La sua toccante testimonianza nella puntata speciale di Verissimo dedicata al tema della violenza sulle donne
“Ho subito una violenza inaudita dalla persona che credevo di amare. Avevo uno spirito indipendente, ero andata via dalla Sardegna per lavorare. A 27 ho avuto la vita stravolta. È difficile sopravvivere guardandosi allo specchio senza riconoscere la propria immagine”. Inizia così la toccante testimonianza di Valentina Pitzalis che, ospite nella puntata speciale di Verissimo dedicata al tema della violenza sulle donne, ha raccontato l’incubo che ha vissuto per mano dell’ex marito, che l’ha prima cosparsa di liquido infiammabile e poi le ha dato fuoco. Oggi è riuscita a ritrovare il sorriso: “Mi considero un monito più che un esempio, perché ho avuto la fortuna di sopravvivere”. Ma emotivamente è ancora tutto molto difficile: “Mi sono dovuta scontrare contro il pregiudizio, i genitori spesso coprivano gli occhi ai bambini per non farli spaventare, ma niente potrà togliermi il sorriso”.
“Ho subito per anni violenza psicologica, senza riconoscere i campanelli d’allarme – ha raccontato a Silvia Toffanin -. Manule mi ha isolato dai miei cari, non potevo parlare al cellulare, aveva una gelosia patologica. Metteva mobili fuori alla porta, così se di notte mi svegliavo e mi alzavo avrebbe sentito. Ha iniziato a usare psicofarmaci, sostanze, si è scollegato dalla realtà. Nonostante tutto, io gli volevo bene e lo aiutavo. Una sera mi chiama, io lo avevo lasciato ed ero già tornata a casa da un anno. Mi attira lì, mi getta del liquido infiammabile addosso e mi dà fuoco. Non ho mai perso i sensi, speravo di morire perché faceva troppo male. Ho bruciato per venti minuti. Battevo i piedi per attirare i vicini e hanno chiamato i soccorsi. I danni erano tanto profondi, i polmoni pieni di fumo”.
“Ho avuto la fortuna di sopravvivere.

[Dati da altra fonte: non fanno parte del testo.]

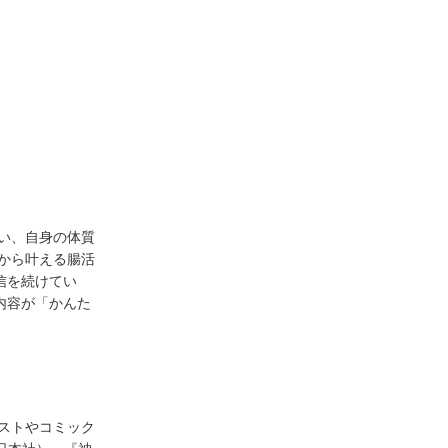
い、自身の体質
から叶える腸活
信を続けてい
の内容が「かんた
ストやコミック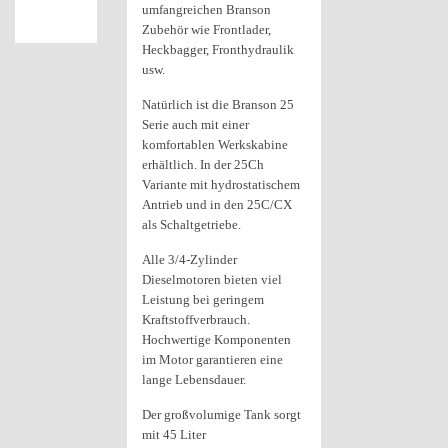
umfangreichen Branson
Zubehör wie Frontlader,
Heckbagger, Fronthydraulik
usw.
Natürlich ist die Branson 25
Serie auch mit einer
komfortablen Werkskabine
erhältlich. In der 25Ch
Variante mit hydrostatischem
Antrieb und in den 25C/CX
als Schaltgetriebe.
Alle 3/4-Zylinder
Dieselmotoren bieten viel
Leistung bei geringem
Kraftstoffverbrauch.
Hochwertige Komponenten
im Motor garantieren eine
lange Lebensdauer.
Der großvolumige Tank sorgt
mit 45 Liter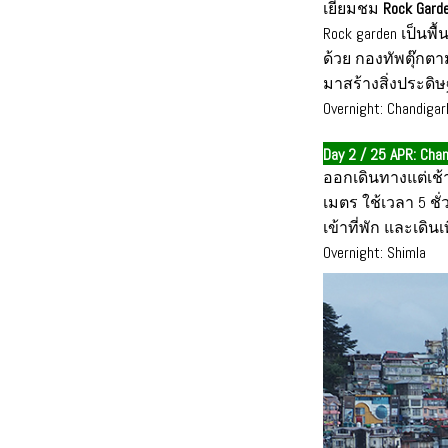
เยี่ยมชม
Rock Gard
Rock garden เป็นพื
ด้วย กองทัพตุ๊กตาม
มาสร้างสิ่งประดิษฐ
Overnight: Chandigar
Day 2 / 25 APR: Chan
ออกเดินทางแต่เช้าต
เมตร ใช้เวลา 5 ชั
เข้าที่พัก และเดิน
Overnight: Shimla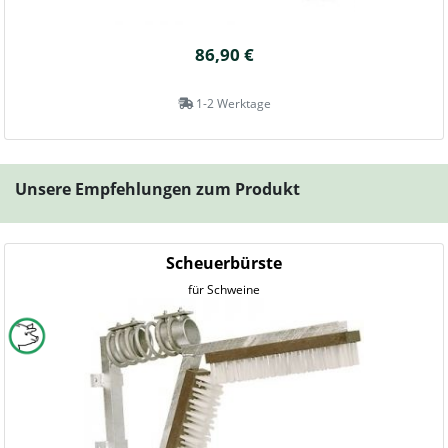
86,90 €
1-2 Werktage
Unsere Empfehlungen zum Produkt
Scheuerbürste
für Schweine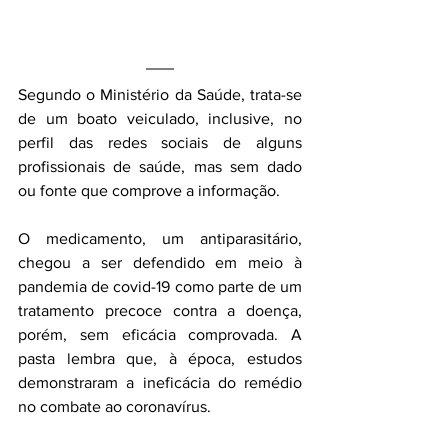
Segundo o Ministério da Saúde, trata-se 
de um boato veiculado, inclusive, no 
perfil das redes sociais de alguns 
profissionais de saúde, mas sem dado 
ou fonte que comprove a informação.
O medicamento, um antiparasitário, 
chegou a ser defendido em meio à 
pandemia de covid-19 como parte de um 
tratamento precoce contra a doença, 
porém, sem eficácia comprovada. A 
pasta lembra que, à época, estudos 
demonstraram a ineficácia do remédio 
no combate ao coronavírus.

La cosa più difficile – ha confidato Valentina Pitzalis – è stato perdere l’autosufficienza, mi hanno amputato la mano sinistra. I medici mi hanno salvato la mano destra. Ma tanti mi hanno fatto sentire in colpa per non essermi chiusa in casa a piangere, invece ho scritto un libro. Lui è morto, ha pagato con la sua stessa vita quello che ha fatto. La sua famiglia mi ha accusato di induzione al suicidio, cercando di farmi apparire come carnefice. Hanno detto che avevo appiccato io l’incendio in cui io ho bruciato, ma il caso è stato archiviato perché era chiaro. Non ho più il naso, le orecchie, ma il sorriso non me lo toglieranno mai. Io pratico la felicità”, ha concluso.